Representing dicts in Prolog

Many programming languages have a data structure to represent a set of key-value pairs. Think of records, structs, property lists, objects, maps, etc. Prolog does not. For O(1) access it only has compound terms that use positional arguments, i.e., a compound is what could be known elsewhere as a named array, where the functor is the name.

The Prolog has a wide variety of ways to deal with this. To name a few:

Lists of Key-Value
Lists of Key=Value
Lists of Key:Value
Lists of Key(Value)
library(assoc) and/or library(rbtrees)

While the list based versions are comfortable to read and write, the tree based versions can only be created and inspected through the API.

A further complication occurs if we use any of this to represent nested data structures. Now it may become ambiguous whether the list is a key-value set or just a list. In any case, the empty list [] is ambiguous. This implies we must wrap the key-value list in a functor to disambiguate, making it harder to use the Prolog list manipulation functionality directly.

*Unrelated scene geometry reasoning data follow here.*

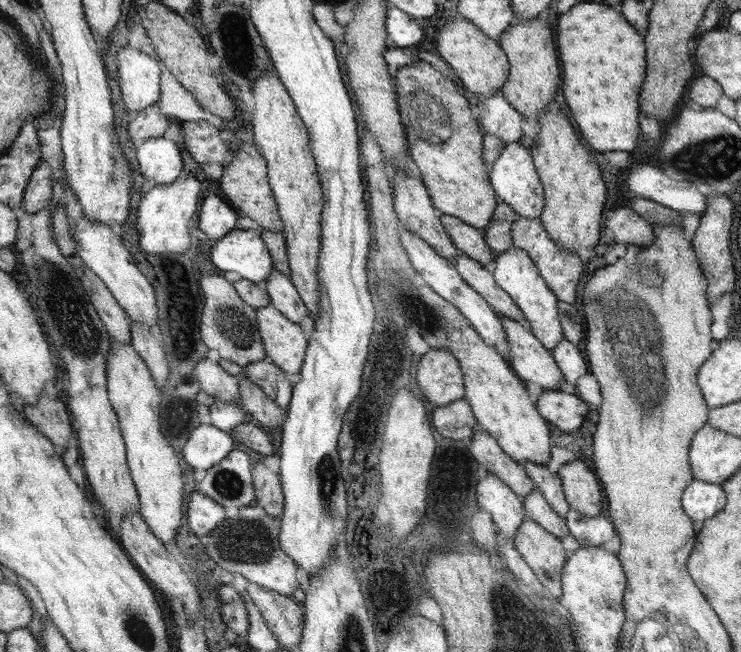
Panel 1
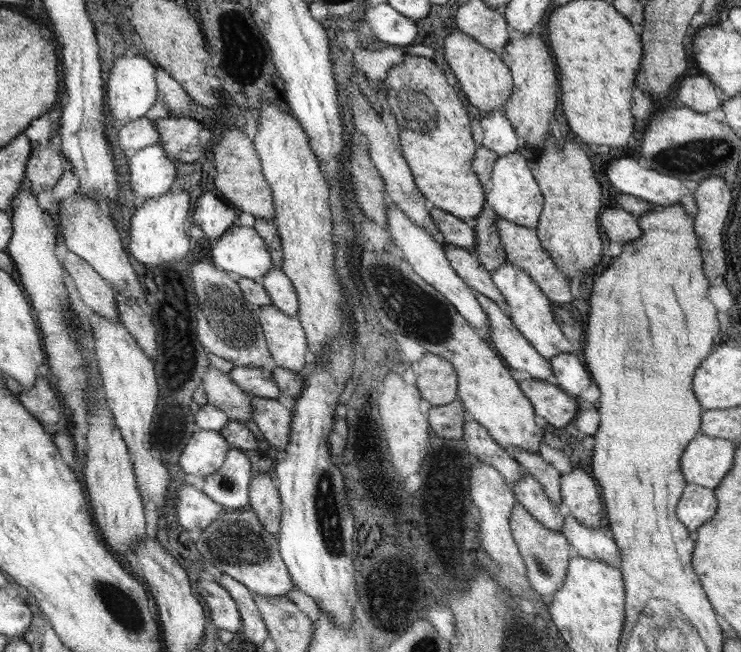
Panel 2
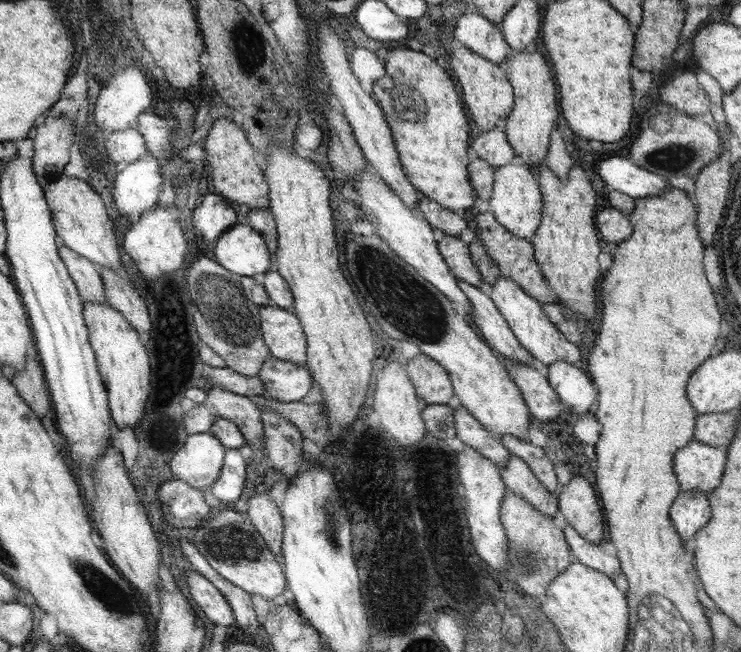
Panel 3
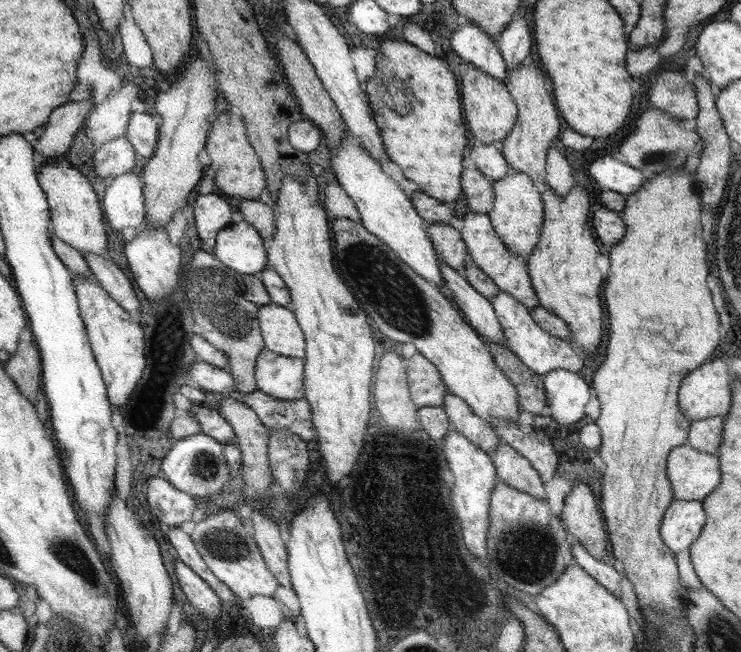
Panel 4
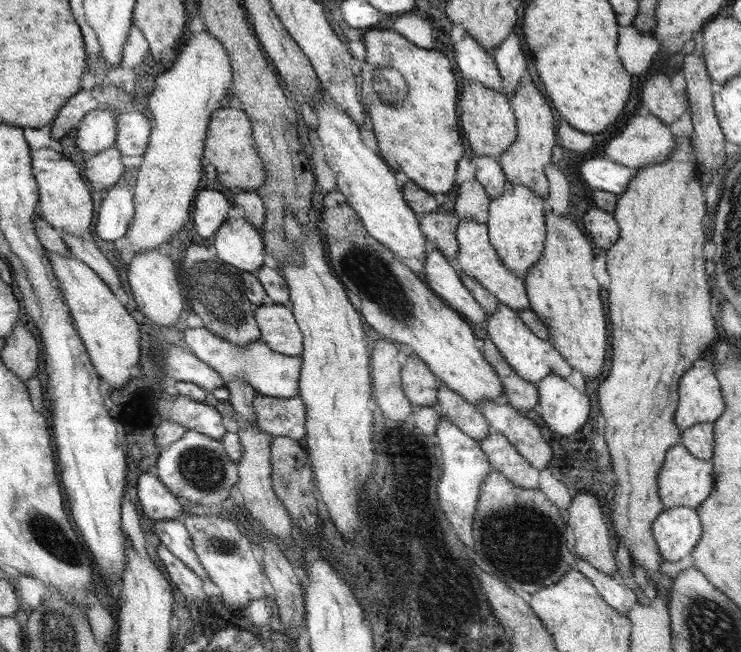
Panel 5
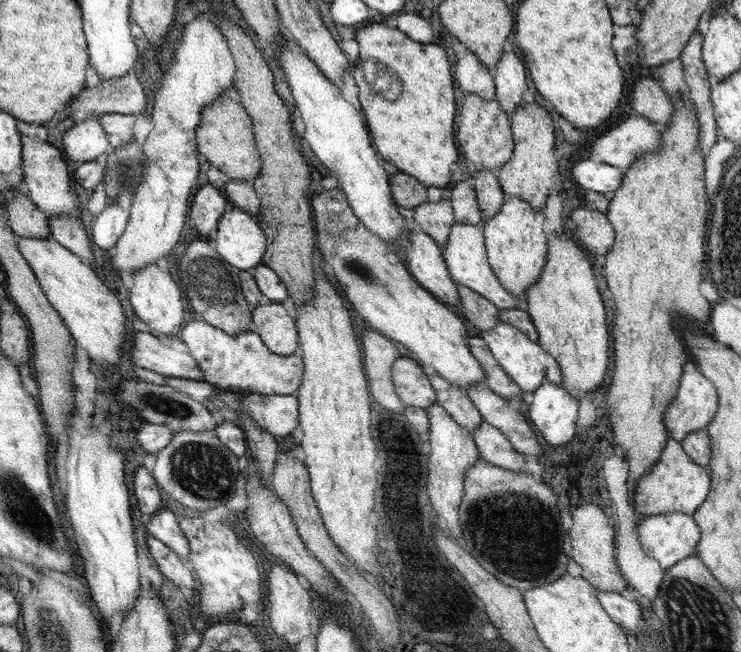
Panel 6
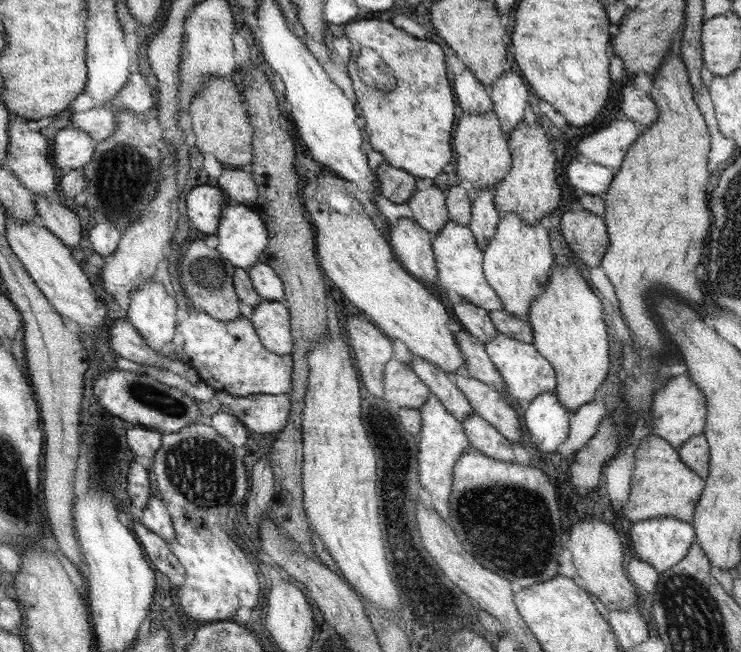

We argue that we need an easy to read and write as well as standard representation for key-value sets to facilitate portable interaction with other languages and data formats such as JSON.

There are at least two Prolog systems with built-in support for sets of key-value pairs.

In ECLiPSe we can define named arguments for a compound, after which name{k1:v1, k2:v2} is mapped to name(…, v1, …, v2, …) where unspecified arguments are left unbound. This does not allow for dynamic key-value sets.
In SWI-Prolog, the same name{k1:v1, k2:v2} maps to a dynamic data type, represented as a compound with reserved functor:

(name, v1, k1, v2, k2).

Where keys are ordered such that many operations can be completed in O(log(N)).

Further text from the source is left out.